## Your instructions
Please, without the pictures, restate every entry exactly.

## Source data
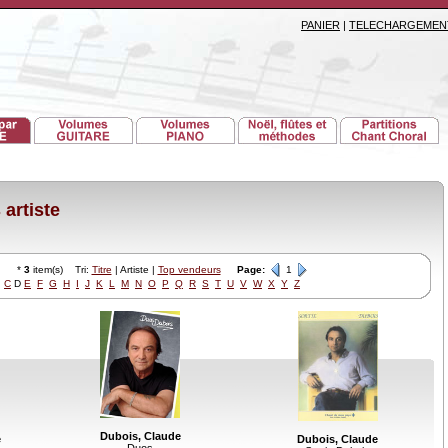
PANIER
|
TELECHARGEMEN
artiste
*
3
item(s) Tri:
Titre
| Artiste |
Top vendeurs
Page:
1
C
D
E
F
G
H
I
J
K
L
M
N
O
P
Q
R
S
T
U
V
W
X
Y
Z
Dubois, Claude
e
Dubois, Claude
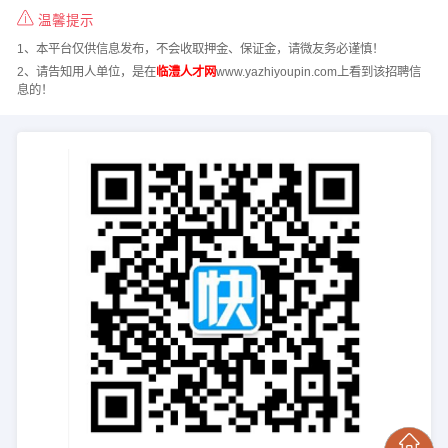
温馨提示
1、本平台仅供信息发布，不会收取押金、保证金，请微友务必谨慎！
2、请告知用人单位，是在
临澧人才网
www.yazhiyoupin.com上看到该招聘信
息的！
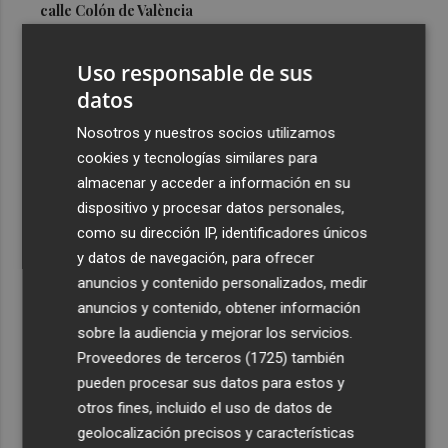
calle Colón de València
3
El Hospital del Vinalopó se consolida como referente en
Uso responsable de sus
la atención al nacimiento
datos
4
El proyecto 'Gramola' evalúa estrategias sostenibles
para reducir las alteraciones internas de la granada
Nosotros y nuestros socios utilizamos
mollar de Elche
cookies y tecnologías similares para
almacenar y acceder a información en su
5
El talento murciano conquista Cimeria: Dagnino ilustra
dispositivo y procesar datos personales,
'Aguas peligrosas' de Conan el Bárbaro
como su dirección IP, identificadores únicos
y datos de navegación, para ofrecer
anuncios y contenido personalizados, medir
anuncios y contenido, obtener información
sobre la audiencia y mejorar los servicios.
Recibe toda la actualidad de
Proveedores de terceros (1725)
también
Plaza Podcast en tu correo
pueden procesar sus datos para estos y
otros fines, incluido el uso de datos de
Quiero suscribirme
geolocalización precisos y características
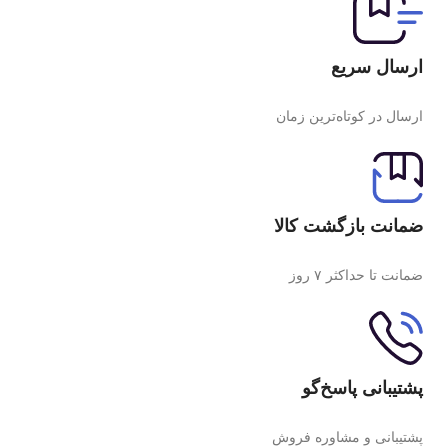
ارسال سریع
ارسال در کوتاه‌ترین زمان
ضمانت بازگشت کالا
ضمانت تا حداکثر ۷ روز
پشتیبانی پاسخ‌گو
پشتیبانی و مشاوره فروش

## Response
PANIER
|
TELECHARGEMEN
artiste
*
3
item(s) Tri:
Titre
| Artiste |
Top vendeurs
Page:
1
C
D
E
F
G
H
I
J
K
L
M
N
O
P
Q
R
S
T
U
V
W
X
Y
Z
Dubois, Claude
e
Dubois, Claude
温馨提示
1、本平台仅供信息发布，不会收取押金、保证金，请微友务必谨慎！
2、请告知用人单位，是在
临澧人才网
www.yazhiyoupin.com上看到该招聘信
息的！
calle Colón de València
3
El Hospital del Vinalopó se consolida como referente en
Uso responsable de sus
la atención al nacimiento
datos
4
El proyecto 'Gramola' evalúa estrategias sostenibles
para reducir las alteraciones internas de la granada
Nosotros y nuestros socios utilizamos
mollar de Elche
cookies y tecnologías similares para
almacenar y acceder a información en su
5
El talento murciano conquista Cimeria: Dagnino ilustra
dispositivo y procesar datos personales,
'Aguas peligrosas' de Conan el Bárbaro
como su dirección IP, identificadores únicos
y datos de navegación, para ofrecer
anuncios y contenido personalizados, medir
anuncios y contenido, obtener información
sobre la audiencia y mejorar los servicios.
Recibe toda la actualidad de
Proveedores de terceros (1725)
también
Plaza Podcast en tu correo
pueden procesar sus datos para estos y
otros fines, incluido el uso de datos de
Quiero suscribirme
geolocalización precisos y características
ارسال سریع
ارسال در کوتاه‌ترین زمان
ضمانت بازگشت کالا
ضمانت تا حداکثر ۷ روز
پشتیبانی پاسخ‌گو
پشتیبانی و مشاوره فروش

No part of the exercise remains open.